[Assignment]
The expected result is the segment of the entries that begins with the line containing "ol y eliminar imperfecciones." and ends with the last line, copied verbatim.

[Exercise data]
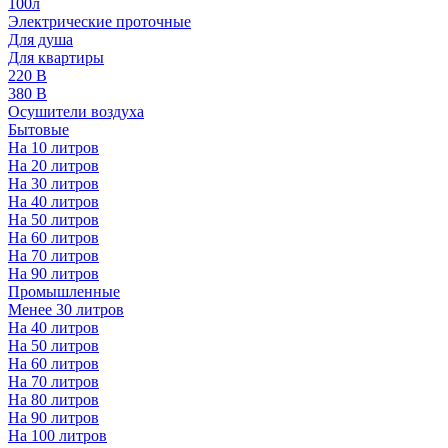
100л
Электрические проточные
Для душа
Для квартиры
220 В
380 В
Осушители воздуха
Бытовые
На 10 литров
На 20 литров
На 30 литров
На 40 литров
На 50 литров
На 60 литров
На 70 литров
На 90 литров
Промышленные
Менее 30 литров
На 40 литров
На 50 литров
На 60 литров
На 70 литров
На 80 литров
На 90 литров
На 100 литров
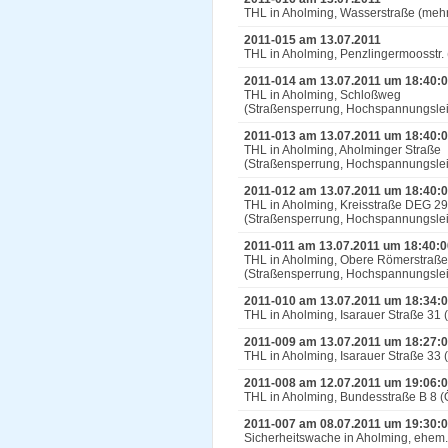
THL in Aholming, Wasserstraße (meh
2011-015 am 13.07.2011
THL in Aholming, Penzlingermoosstr. 
2011-014 am 13.07.2011 um 18:40:
THL in Aholming, Schloßweg
(Straßensperrung, Hochspannungslei
2011-013 am 13.07.2011 um 18:40:
THL in Aholming, Aholminger Straße
(Straßensperrung, Hochspannungslei
2011-012 am 13.07.2011 um 18:40:
THL in Aholming, Kreisstraße DEG 29
(Straßensperrung, Hochspannungslei
2011-011 am 13.07.2011 um 18:40:0
THL in Aholming, Obere Römerstraße
(Straßensperrung, Hochspannungslei
2011-010 am 13.07.2011 um 18:34:
THL in Aholming, Isarauer Straße 31 (
2011-009 am 13.07.2011 um 18:27:
THL in Aholming, Isarauer Straße 33 
2011-008 am 12.07.2011 um 19:06:
THL in Aholming, Bundesstraße B 8 (
2011-007 am 08.07.2011 um 19:30:
Sicherheitswache in Aholming, ehem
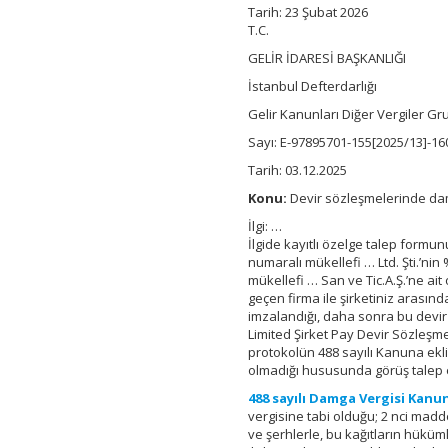
Ek
Tarih:
23 Şubat 2026
Protokollerinde
T.C.
Damga
GELİR İDARESİ BAŞKANLIĞI
Vergisi
Uygulaması
İstanbul Defterdarlığı
için
Gelir Kanunları Diğer Vergiler G
Sayı: E-97895701-155[2025/13]-1
Tarih: 03.12.2025
Konu:
Devir sözleşmelerinde da
İlgi: …
İlgide kayıtlı özelge talep form
numaralı mükellefi … Ltd. Şti.’nin
mükellefi … San ve Tic.A.Ş.’ne ait 
geçen firma ile şirketiniz arasın
imzalandığı, daha sonra bu devir
Limited Şirket Pay Devir Sözleşm
protokolün 488 sayılı Kanuna ekli
olmadığı hususunda görüş talep ed
488 sayılı Damga Vergisi Kan
vergisine tabi olduğu; 2 nci mad
ve şerhlerle, bu kağıtların hükü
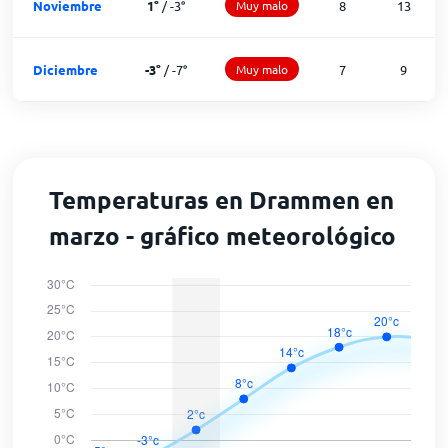
Noviembre
1
°
/
-3
°
Muy malo
8
13
Diciembre
-3
°
/
-7
°
Muy malo
7
9
Temperaturas en Drammen en
marzo - gráfico meteorológico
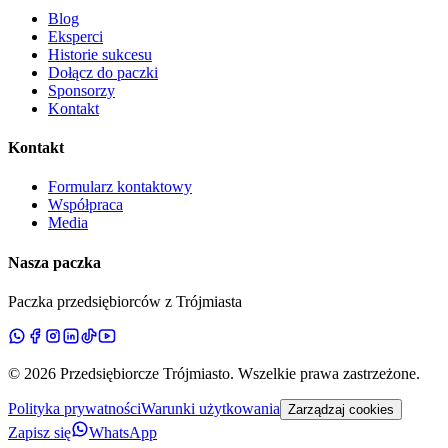
Blog
Eksperci
Historie sukcesu
Dołącz do paczki
Sponsorzy
Kontakt
Kontakt
Formularz kontaktowy
Współpraca
Media
Nasza paczka
Paczka przedsiębiorców z Trójmiasta
©
2026
Przedsiębiorcze Trójmiasto
. Wszelkie prawa zastrzeżone.
Polityka prywatności
Warunki użytkowania
Zarządzaj cookies
Zapisz się
WhatsApp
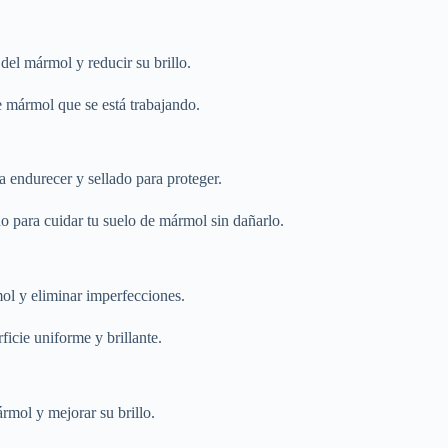
del mármol y reducir su brillo.
e mármol que se está trabajando.
a endurecer y sellado para proteger.
o para cuidar tu suelo de mármol sin dañarlo.
ol y eliminar imperfecciones.
icie uniforme y brillante.
rmol y mejorar su brillo.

[Written solution]
ol y eliminar imperfecciones.
icie uniforme y brillante.
rmol y mejorar su brillo.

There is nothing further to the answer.